Großbritannien weiter auf Überwachungskurs
Labour-Mehrheit drückt RIP-Überwachungsgesetz im Unterhaus durch
Monate von Beratungen und eine Mischung aus Kampagnen, konstruktiver Kritik, Rechtsgutachten und ein gewaltiges kritisches Medienecho konnten New Labour nicht abhalten, das RIP-Gesetz bei der gestrigen dritten Lesung im House of Commons mittels der eigenen massiven Parlamentsmehrheit durchzudrücken.
Das Gesetz zur "Regelung der Ermittlungsbefugnisse" sieht umstrittene Maßnahmen zur Überwachung des Internet-Traffic vor, sowie eine einzigartige Lösung des "Kryptoproblems" in Form einer sogenannten "Entschlüsselungsanordnung".
Gesetzesanhänge wurden laut FIPR, ein Think Tank, der das Gesetz bekämpft hatte, "so schnell verabschiedet wie sie vom Sprecher vorgelesen werden konnten". Stimmen der Opposition kamen dabei kaum zu Wort und "es liegt nun am House of Lords (Oberhaus), die Unordnung aufzuräumen", sagte Caspar Bowden von FIPR.
In einer ungewöhnlichen Umschichtung der Rollen der Parteien bezüglich Bürgerrechten kam die schärfste Kritik von den Konservativen, welche die Internet-Schnüfflerei auf Grund ihrer "traurigen Inadäquatheit" und wegen ihrer Inkompatibilität mit Menschenrechten kritisierten. Zugleich würden damit der in den Kinderschuhen steckenden E-Ökonomie schwere Lasten auferlegt.
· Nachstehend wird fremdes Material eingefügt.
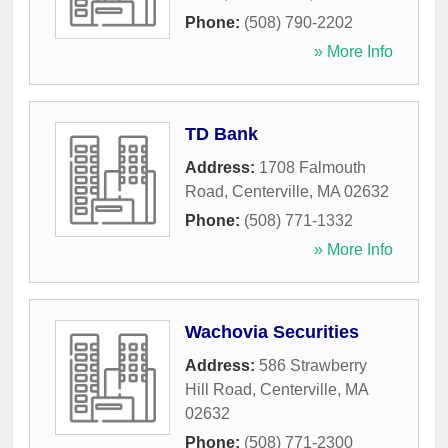
Phone:
(508) 790-2202
» More Info
TD Bank
Address:
1708 Falmouth
Road
,
Centerville
,
MA
02632
Phone:
(508) 771-1332
» More Info
Wachovia Securities
Address:
586 Strawberry
Hill Road
,
Centerville
,
MA
02632
Phone:
(508) 771-2300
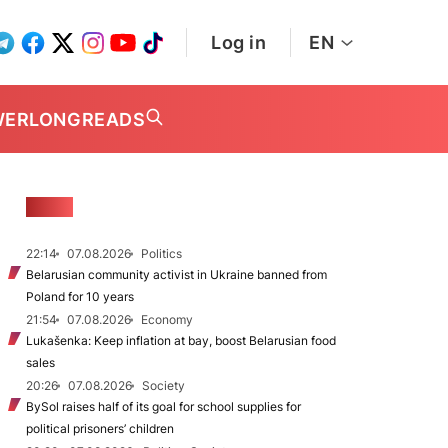
Log in
EN
WER
LONGREADS
NEWS
22:14
07.08.2026
Politics
Belarusian community activist in Ukraine banned from
Poland for 10 years
21:54
07.08.2026
Economy
Lukašenka: Keep inflation at bay, boost Belarusian food
sales
20:26
07.08.2026
Society
BySol raises half of its goal for school supplies for
political prisoners’ children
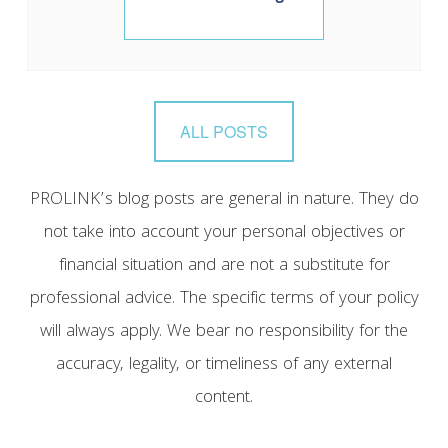
ALL POSTS
PROLINK’s blog posts are general in nature. They do
not take into account your personal objectives or
financial situation and are not a substitute for
professional advice. The specific terms of your policy
will always apply. We bear no responsibility for the
accuracy, legality, or timeliness of any external
content.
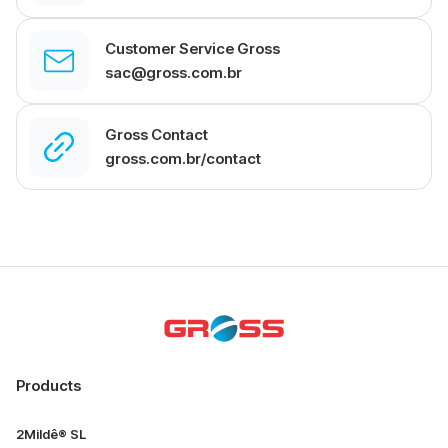
Customer Service Gross
sac@gross.com.br
Gross Contact
gross.com.br/contact
Products
2Mildê® SL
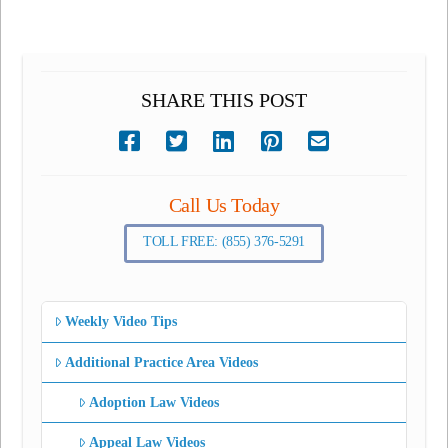
SHARE THIS POST
Call Us Today
TOLL FREE: (855) 376-5291
Weekly Video Tips
Additional Practice Area Videos
Adoption Law Videos
Appeal Law Videos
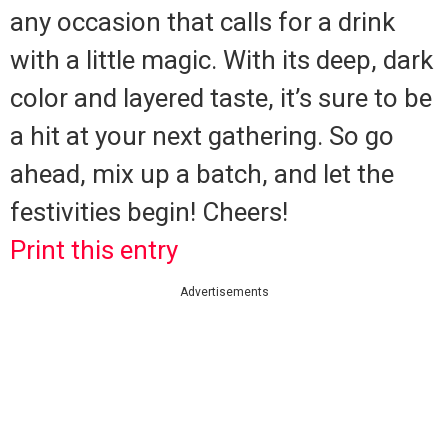
any occasion that calls for a drink
with a little magic. With its deep, dark
color and layered taste, it’s sure to be
a hit at your next gathering. So go
ahead, mix up a batch, and let the
festivities begin! Cheers!
Print this entry
Advertisements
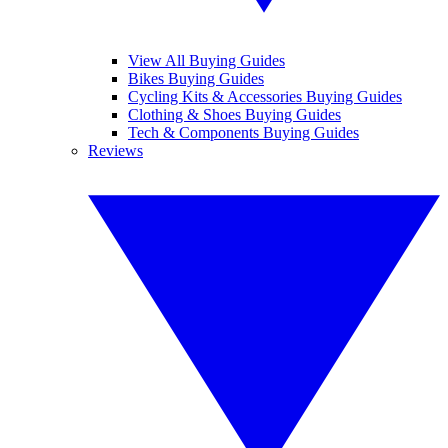
View All Buying Guides
Bikes Buying Guides
Cycling Kits & Accessories Buying Guides
Clothing & Shoes Buying Guides
Tech & Components Buying Guides
Reviews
Die Liberalen Demokraten beschränkten ihre Kritik auf die Inkompatibilität mit der Europäischen Konvention für Menschenrechte. Dies betrifft den Abschnitt 3 über "Decryption Powers", wobei von Beschuldigten verlangt werden kann, Passwörter für verschlüsselte Dateien zu übergeben. Sollten sie dazu nicht in der Lage sein, liegt es an den Betroffenen zu beweisen, dass sie nicht mehr im Besitz des Passwortes sind. Diese Umkehrung der Beweislast verstößt laut einem Rechtsgutachten gegen Artikel 6 der Europäischen Menschenrechtskonvention.
Die Regierung streitet dies schlicht ab und beruft sich darauf, dass das Gesetz laut eigenem Gutachten menschenrechtskonform sei, hat es aber bisher versäumt, dieses Gutachten zur Diskussion zu stellen. "Ich habe nie verstanden, warum sich die Regierung der Veröffentlichung ihres Rechtsgutachtens widersetzt, wenn dieses doch definitionsgemäß ihre Behauptung unterstützen sollte," sagte ein Abgeordneter der Liberalen Demokraten.
Auch in der Frage der finanziellen Belastungen, die durch die Einrichtung einer Überwachungsschnittstelle auf die Provider zukommen würden, gab es keine Einigkeit zwischen Regierung und Opposition. FIPR hatte auf Basis einer Studie des Innenministeriums berechnet, dass sich die Kosten auf mindestens 30 Millionen Pfund belaufen würden. Die Regierung bleibt grundsätzlich auf Überwachungskurs, nimmt aber davon Abstand, an alle Provider die selben Anforderungen zu stellen. Neue Details dazu wurden aber nicht bekannt.
Während aber für die Überwachung der Inhalte eines Providers zumindest ein Gerichtsbeschluss notwendig ist und es auch eine Art Aufsichtsinstanz geben soll, sind die Server-Logfiles als sogenannte Verbindungsdaten eingestuft und diese können nach dem neuen Gesetz von jeder beliebigen Behörde ohne Gerichtsbeschluss angefordert werden - von Bezirksbehörden wegen vermutetem Sozialhilfebetrug bis hin zu kleineren Steuervergehen (Council Tax).
Die Regierung blieb bislang die Veröffentlichung jeglicher Verfahrensregeln für die Umsetzung der Gesetzesneuerungen schuldig und versprach diese vor dem Inkrafttreten des Gesetzes zu veröffentlichen. Die Mitglieder des Parlamentsausschusses, der für die Aufsicht über die britischen Geheimdienste zuständig ist, waren bei der Debatte nicht anwesend, weil sie sich zu einem offiziellem Besuch in Washington in Ausschussangelegenheiten befinden.
Falls es zu keiner Revolte im Oberhaus kommt, und damit zu einer signifikanten Verzögerung, befindet sich das Vereinigte Königreich auf der Schnellstraße hin zu einem Internet-Überwachungssystem, wie es derzeit nur in Russland praktiziert wird.